--- Data segment ---

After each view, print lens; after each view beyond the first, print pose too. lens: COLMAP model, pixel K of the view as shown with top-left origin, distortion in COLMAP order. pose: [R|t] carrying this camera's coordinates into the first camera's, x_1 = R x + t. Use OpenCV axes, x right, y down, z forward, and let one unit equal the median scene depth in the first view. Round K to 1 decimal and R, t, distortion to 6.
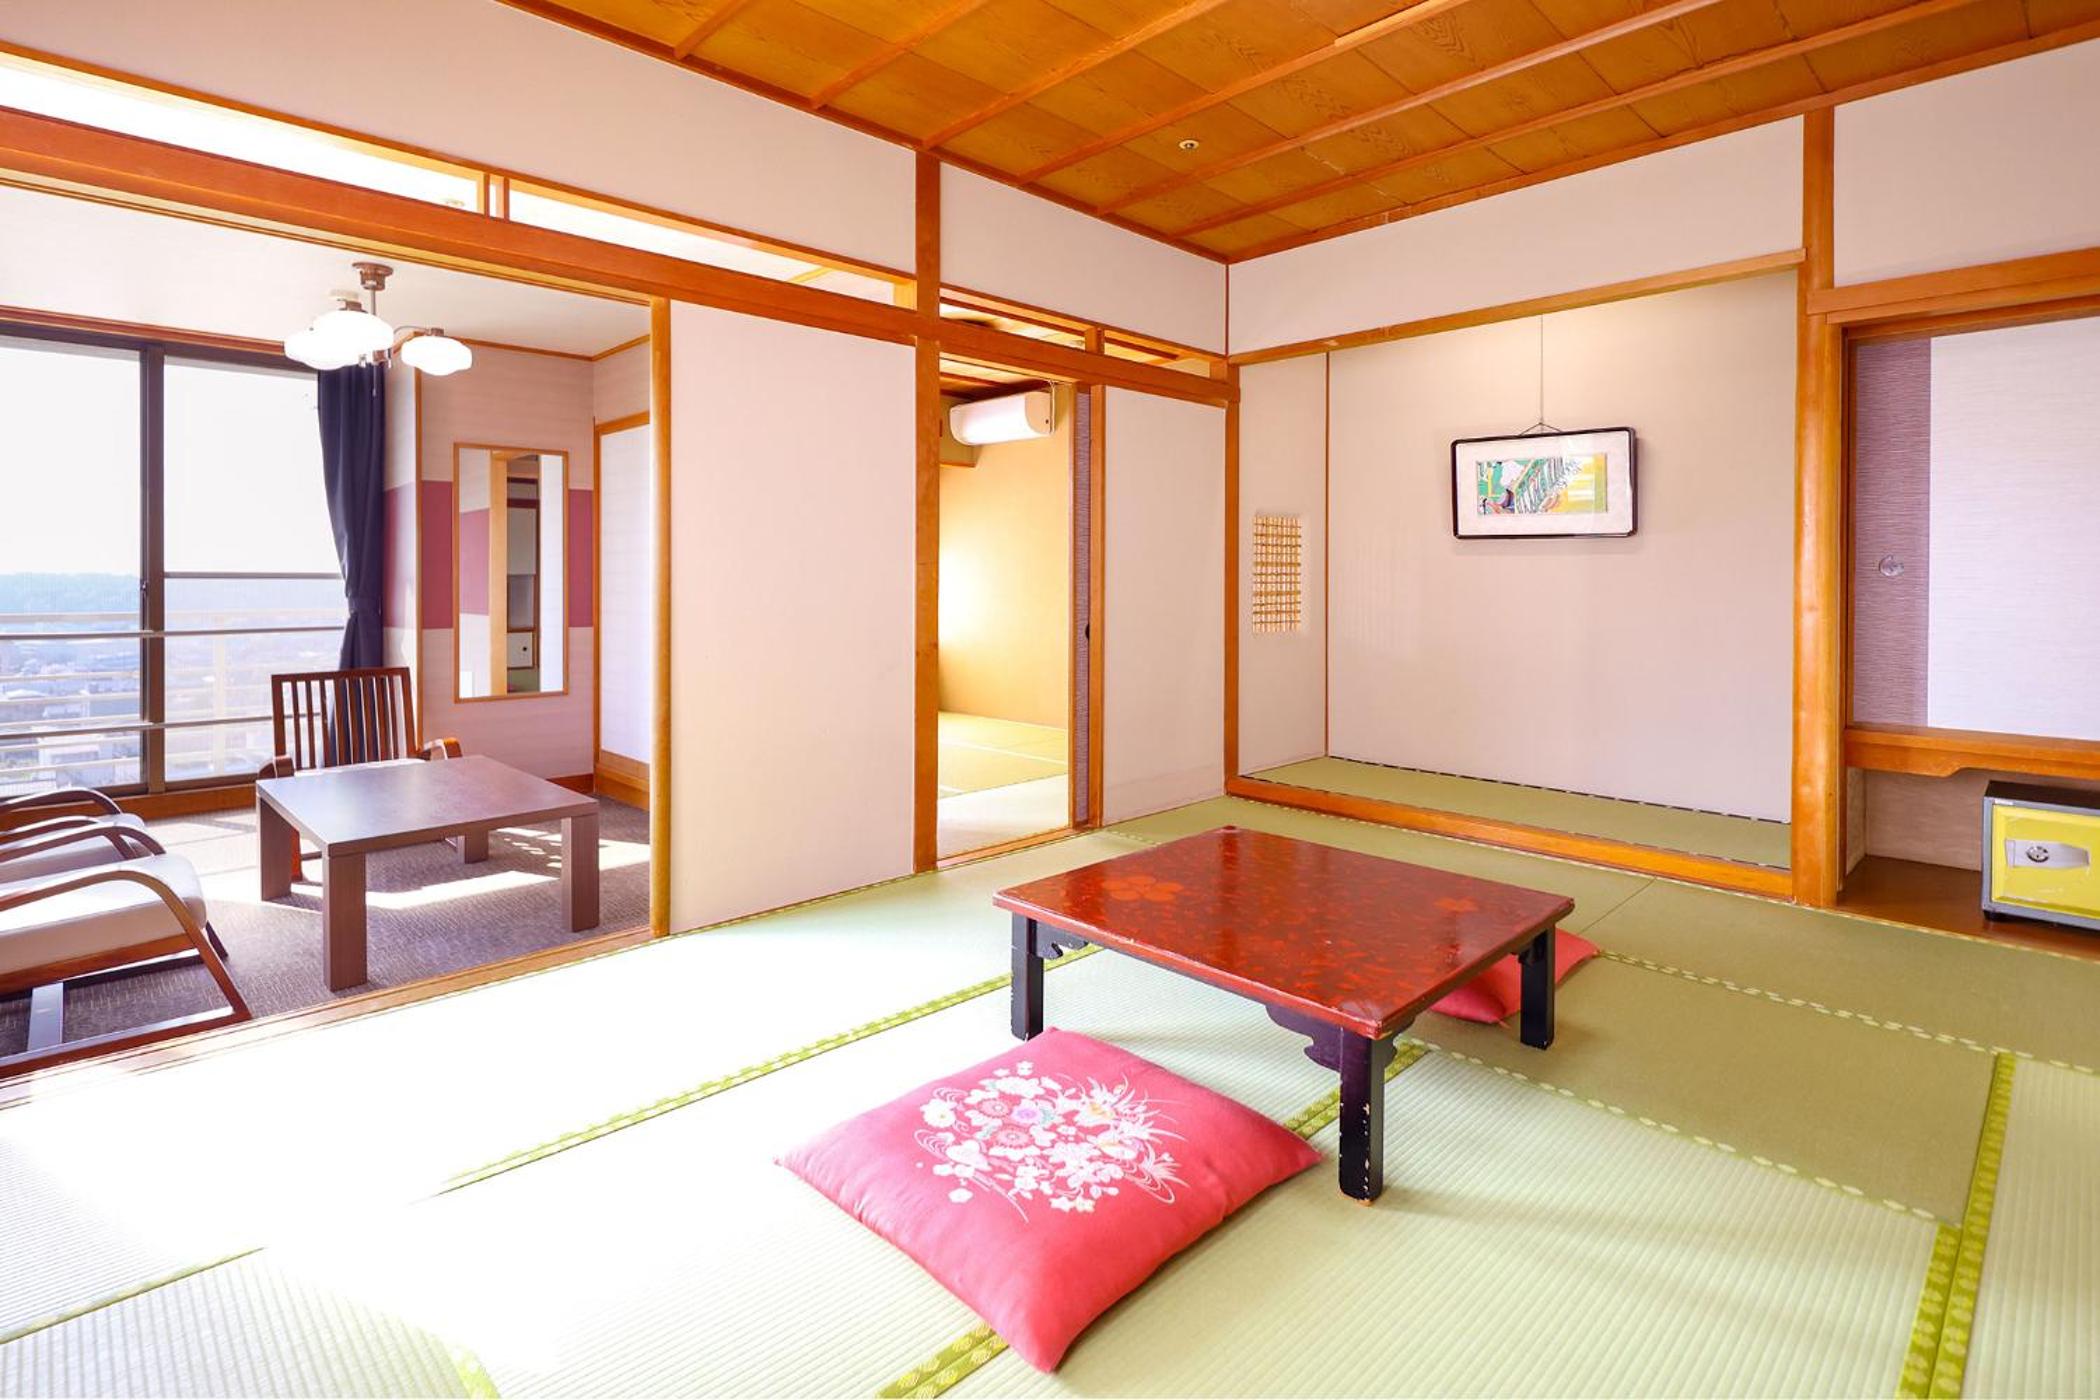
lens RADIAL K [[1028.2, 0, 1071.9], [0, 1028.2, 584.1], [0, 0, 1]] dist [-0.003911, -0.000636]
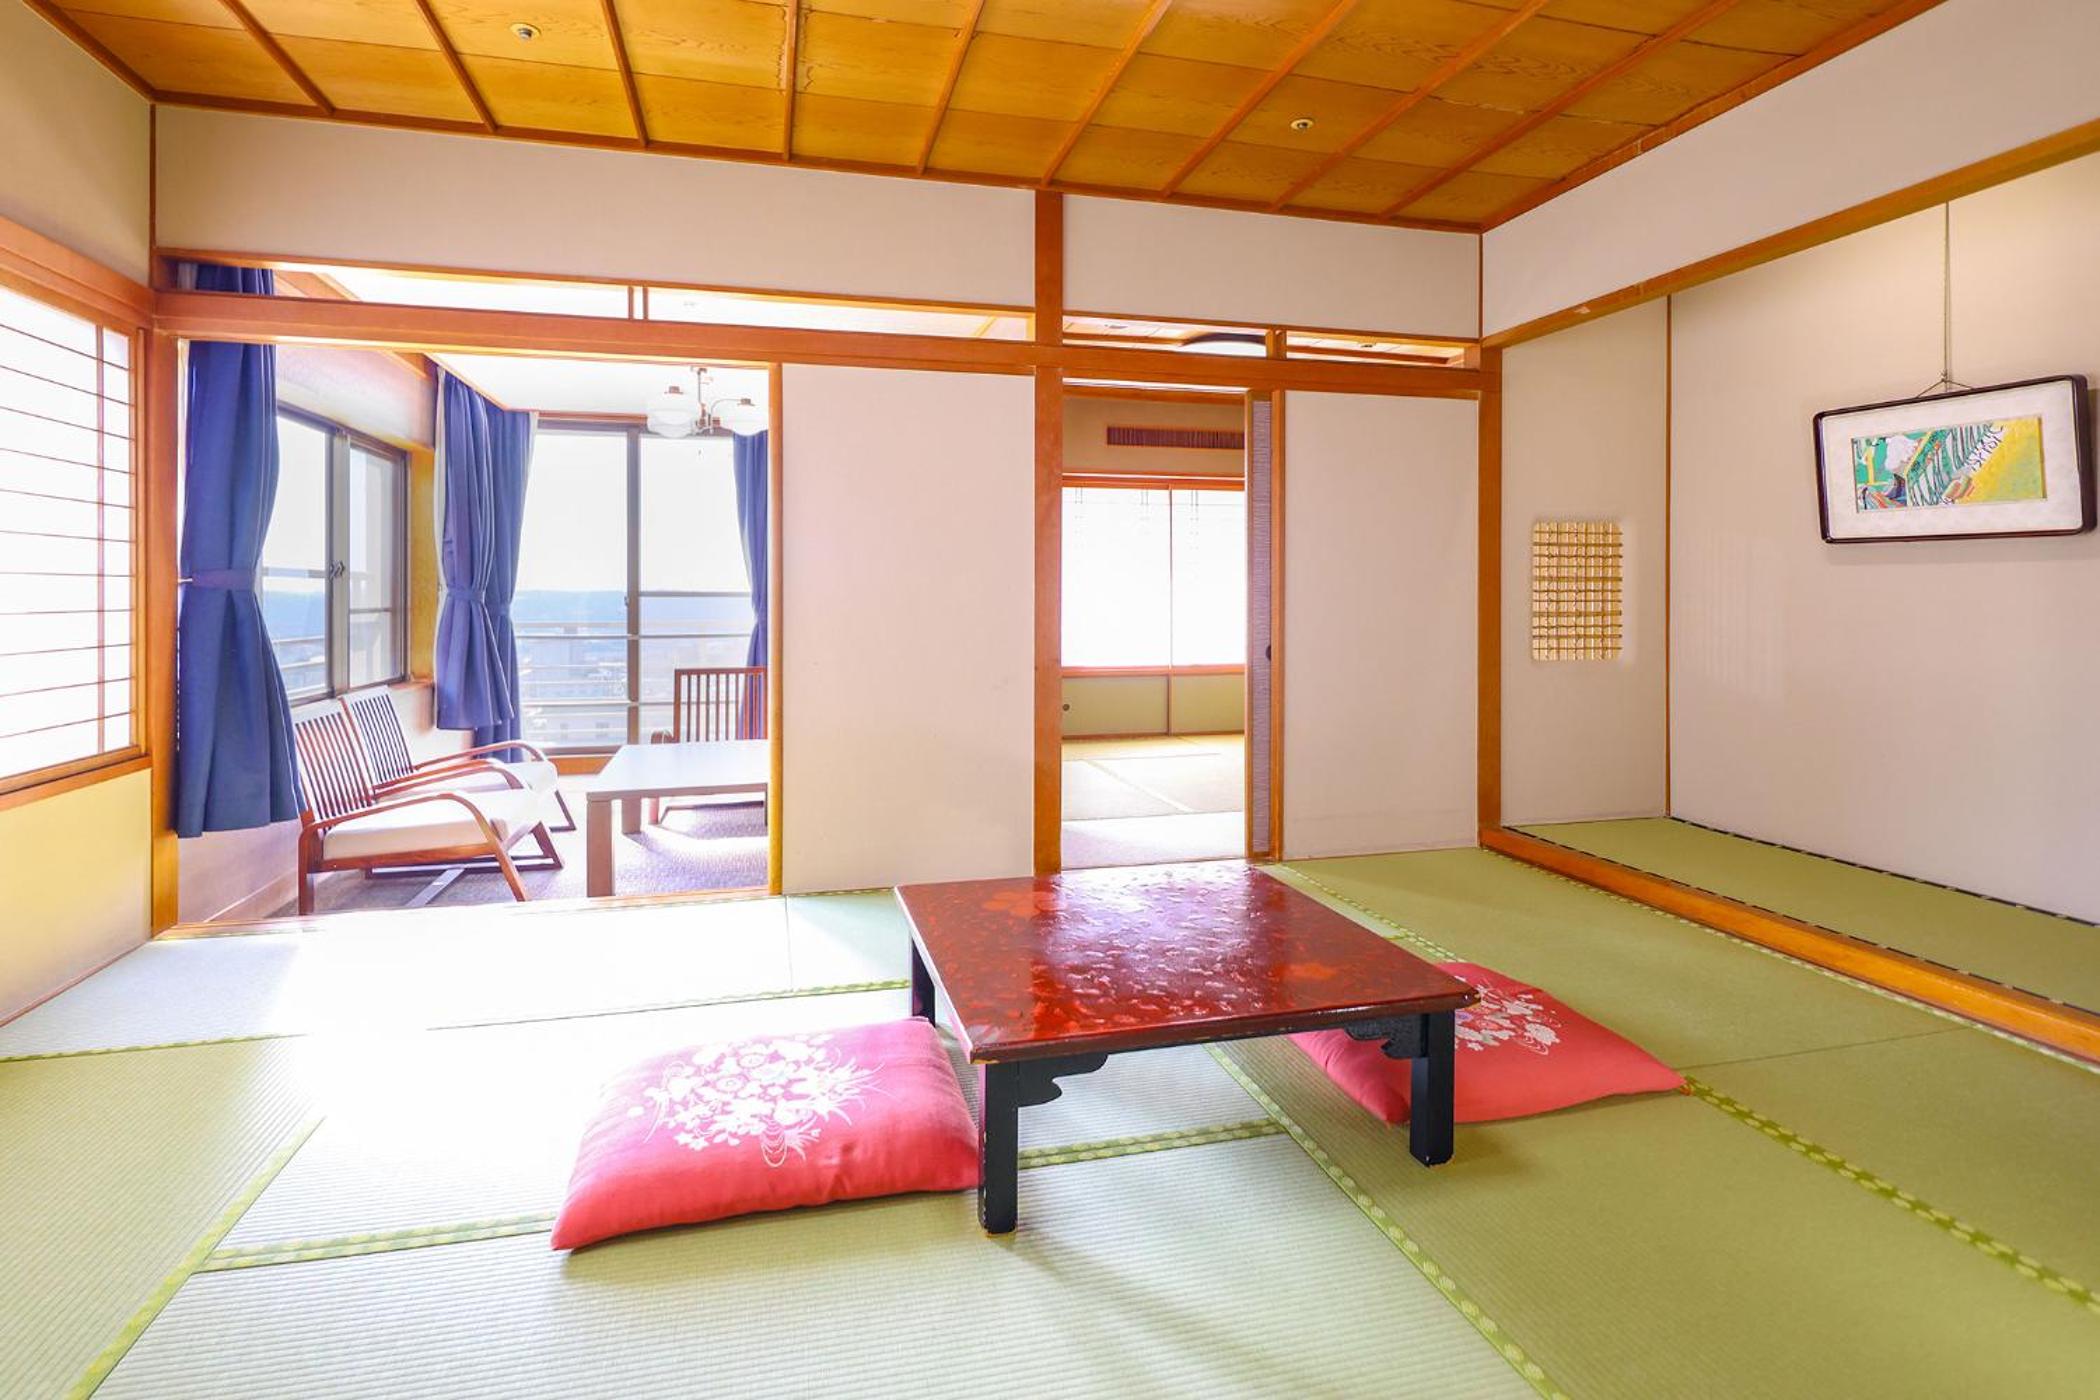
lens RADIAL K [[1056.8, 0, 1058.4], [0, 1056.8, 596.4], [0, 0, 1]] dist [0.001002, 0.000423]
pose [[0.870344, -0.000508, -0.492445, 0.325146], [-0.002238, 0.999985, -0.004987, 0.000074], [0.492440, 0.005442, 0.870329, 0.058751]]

---

◆ Work item
Express all the lines above as a JSON list of strings, one string per line, with blank lines and the pictures left out.

◆ Task result
[
  "After each view, print lens; after each view beyond the first, print pose too. lens: COLMAP model, pixel K of the view as shown with top-left origin, distortion in COLMAP order. pose: [R|t] carrying this camera's coordinates into the first camera's, x_1 = R x + t. Use OpenCV axes, x right, y down, z forward, and let one unit equal the median scene depth in the first view. Round K to 1 decimal and R, t, distortion to 6.",
  "lens RADIAL K [[1028.2, 0, 1071.9], [0, 1028.2, 584.1], [0, 0, 1]] dist [-0.003911, -0.000636]",
  "lens RADIAL K [[1056.8, 0, 1058.4], [0, 1056.8, 596.4], [0, 0, 1]] dist [0.001002, 0.000423]",
  "pose [[0.870344, -0.000508, -0.492445, 0.325146], [-0.002238, 0.999985, -0.004987, 0.000074], [0.492440, 0.005442, 0.870329, 0.058751]]"
]